START SUPPLIED DATA
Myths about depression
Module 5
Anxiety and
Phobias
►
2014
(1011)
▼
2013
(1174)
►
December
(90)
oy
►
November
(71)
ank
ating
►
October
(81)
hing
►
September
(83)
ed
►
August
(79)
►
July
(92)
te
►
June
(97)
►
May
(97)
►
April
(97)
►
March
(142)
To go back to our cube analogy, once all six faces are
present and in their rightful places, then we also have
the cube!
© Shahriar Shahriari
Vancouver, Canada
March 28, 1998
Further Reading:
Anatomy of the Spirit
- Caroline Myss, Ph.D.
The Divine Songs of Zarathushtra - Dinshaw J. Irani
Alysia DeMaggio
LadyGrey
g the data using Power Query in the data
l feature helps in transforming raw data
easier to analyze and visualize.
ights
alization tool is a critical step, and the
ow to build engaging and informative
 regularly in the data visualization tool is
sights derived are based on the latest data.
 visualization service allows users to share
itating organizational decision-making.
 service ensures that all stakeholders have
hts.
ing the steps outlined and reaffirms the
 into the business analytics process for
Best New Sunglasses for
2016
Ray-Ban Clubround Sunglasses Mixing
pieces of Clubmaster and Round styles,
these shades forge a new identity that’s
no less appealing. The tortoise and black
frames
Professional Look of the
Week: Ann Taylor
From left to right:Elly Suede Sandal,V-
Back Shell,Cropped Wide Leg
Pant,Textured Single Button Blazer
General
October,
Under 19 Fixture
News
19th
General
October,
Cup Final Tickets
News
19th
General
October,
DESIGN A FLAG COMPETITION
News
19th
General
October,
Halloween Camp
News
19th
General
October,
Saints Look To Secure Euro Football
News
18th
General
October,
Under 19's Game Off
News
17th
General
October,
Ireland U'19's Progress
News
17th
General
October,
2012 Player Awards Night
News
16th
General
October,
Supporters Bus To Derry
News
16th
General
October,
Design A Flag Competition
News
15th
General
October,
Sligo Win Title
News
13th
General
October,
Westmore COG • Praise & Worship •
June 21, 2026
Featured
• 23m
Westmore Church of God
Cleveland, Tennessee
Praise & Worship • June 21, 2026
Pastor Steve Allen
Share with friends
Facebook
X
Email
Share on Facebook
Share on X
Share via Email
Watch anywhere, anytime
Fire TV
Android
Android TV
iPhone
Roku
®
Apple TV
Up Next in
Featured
END SUPPLIED DATA
* _ASSIGNMENT_: Render every line from the start of the rows through the line containing "Westmore Church of God", inclusive, as a Markdown table with the columns No. and Line. Number each line and leave out blank lines.

* _ANSWER BOX_:
| No. | Line |
|---|---|
| 1 | Myths about depression |
| 2 | Module 5 |
| 3 | Anxiety and |
| 4 | Phobias |
| 5 | ► |
| 6 | 2014 |
| 7 | (1011) |
| 8 | ▼ |
| 9 | 2013 |
| 10 | (1174) |
| 11 | ► |
| 12 | December |
| 13 | (90) |
| 14 | oy |
| 15 | ► |
| 16 | November |
| 17 | (71) |
| 18 | ank |
| 19 | ating |
| 20 | ► |
| 21 | October |
| 22 | (81) |
| 23 | hing |
| 24 | ► |
| 25 | September |
| 26 | (83) |
| 27 | ed |
| 28 | ► |
| 29 | August |
| 30 | (79) |
| 31 | ► |
| 32 | July |
| 33 | (92) |
| 34 | te |
| 35 | ► |
| 36 | June |
| 37 | (97) |
| 38 | ► |
| 39 | May |
| 40 | (97) |
| 41 | ► |
| 42 | April |
| 43 | (97) |
| 44 | ► |
| 45 | March |
| 46 | (142) |
| 47 | To go back to our cube analogy, once all six faces are |
| 48 | present and in their rightful places, then we also have |
| 49 | the cube! |
| 50 | © Shahriar Shahriari |
| 51 | Vancouver, Canada |
| 52 | March 28, 1998 |
| 53 | Further Reading: |
| 54 | Anatomy of the Spirit |
| 55 | - Caroline Myss, Ph.D. |
| 56 | The Divine Songs of Zarathushtra - Dinshaw J. Irani |
| 57 | Alysia DeMaggio |
| 58 | LadyGrey |
| 59 | g the data using Power Query in the data |
| 60 | l feature helps in transforming raw data |
| 61 | easier to analyze and visualize. |
| 62 | ights |
| 63 | alization tool is a critical step, and the |
| 64 | ow to build engaging and informative |
| 65 |  regularly in the data visualization tool is |
| 66 | sights derived are based on the latest data. |
| 67 |  visualization service allows users to share |
| 68 | itating organizational decision-making. |
| 69 |  service ensures that all stakeholders have |
| 70 | hts. |
| 71 | ing the steps outlined and reaffirms the |
| 72 |  into the business analytics process for |
| 73 | Best New Sunglasses for |
| 74 | 2016 |
| 75 | Ray-Ban Clubround Sunglasses Mixing |
| 76 | pieces of Clubmaster and Round styles, |
| 77 | these shades forge a new identity that’s |
| 78 | no less appealing. The tortoise and black |
| 79 | frames |
| 80 | Professional Look of the |
| 81 | Week: Ann Taylor |
| 82 | From left to right:Elly Suede Sandal,V- |
| 83 | Back Shell,Cropped Wide Leg |
| 84 | Pant,Textured Single Button Blazer |
| 85 | General |
| 86 | October, |
| 87 | Under 19 Fixture |
| 88 | News |
| 89 | 19th |
| 90 | General |
| 91 | October, |
| 92 | Cup Final Tickets |
| 93 | News |
| 94 | 19th |
| 95 | General |
| 96 | October, |
| 97 | DESIGN A FLAG COMPETITION |
| 98 | News |
| 99 | 19th |
| 100 | General |
| 101 | October, |
| 102 | Halloween Camp |
| 103 | News |
| 104 | 19th |
| 105 | General |
| 106 | October, |
| 107 | Saints Look To Secure Euro Football |
| 108 | News |
| 109 | 18th |
| 110 | General |
| 111 | October, |
| 112 | Under 19's Game Off |
| 113 | News |
| 114 | 17th |
| 115 | General |
| 116 | October, |
| 117 | Ireland U'19's Progress |
| 118 | News |
| 119 | 17th |
| 120 | General |
| 121 | October, |
| 122 | 2012 Player Awards Night |
| 123 | News |
| 124 | 16th |
| 125 | General |
| 126 | October, |
| 127 | Supporters Bus To Derry |
| 128 | News |
| 129 | 16th |
| 130 | General |
| 131 | October, |
| 132 | Design A Flag Competition |
| 133 | News |
| 134 | 15th |
| 135 | General |
| 136 | October, |
| 137 | Sligo Win Title |
| 138 | News |
| 139 | 13th |
| 140 | General |
| 141 | October, |
| 142 | Westmore COG • Praise & Worship • |
| 143 | June 21, 2026 |
| 144 | Featured |
| 145 | • 23m |
| 146 | Westmore Church of God |